Im Index des “Global Startup Ecosystem Ranking 2015“ scheinen immerhin London, Berlin und Paris auf. Von Wien keine Spur. Nicht einmal in der Liste der aufstrebenden Startups der Compass-Studie 2015 ist Österreichs Hauptstadt zu finden.

“Das ist keine gute Tendenz, denn für die Wettbewerbsfähigkeit des Landes wird das langfristig zum Problem werden”, stellten die Experten der Unternehmensberatungsfirma Roland Berger fest. Denn: “Natürlich müssen große Unternehmen irgendwie an ein Innovationspotential heran. Aber wenn Wien als Startup-Hub international keine Rolle spielt, was bedeutet das für den Wettbewerb, den Wohlstand, die Arbeitsplätze? Um gesund weiterzuwachsen brauchen auch Großunternehmen gerade in einem Umfeld von Volatilität, Ungewissheit, Komplexität und Ambivalenz Innovationen, um wettbewerbsfähig zu bleiben.”

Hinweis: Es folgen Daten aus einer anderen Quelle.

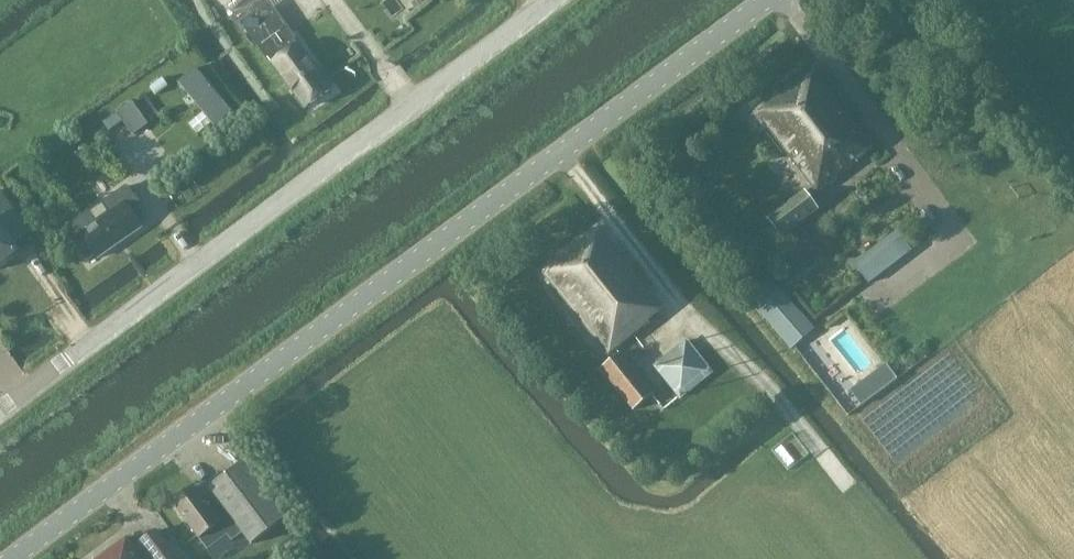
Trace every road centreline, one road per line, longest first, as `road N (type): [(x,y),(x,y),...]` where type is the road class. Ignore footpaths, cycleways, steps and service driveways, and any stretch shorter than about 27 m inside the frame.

Es muss sich also dringend etwas ändern. Aus diesem Grund hat das Strategieberatungsunternehmen in Zusammenarbeit mit dem Pioneers Festival eine Studie durchgeführt, bei der die gegenwärtige Situation aber auch die Möglichkeiten für die Zukunft von Wien als Startup-Hub dargestellt werden sollten. Insgesamt wurden 53 Interviews mit CEOs, Investoren, Konzernvorständen etc. durchgeführt.

Das Ergebnis: Wien muss aufholen

„Wir wachsen, aber man muss sich vergleichen mit anderen. Die Startup Szene in Wien vibriert, aber auf zu geringem internationalen Niveau. Selbst wenn wir wachsen, verlieren wir, wenn die anderen noch stärker wachsen“, sagt Vladimir Preveden von Roland Berger.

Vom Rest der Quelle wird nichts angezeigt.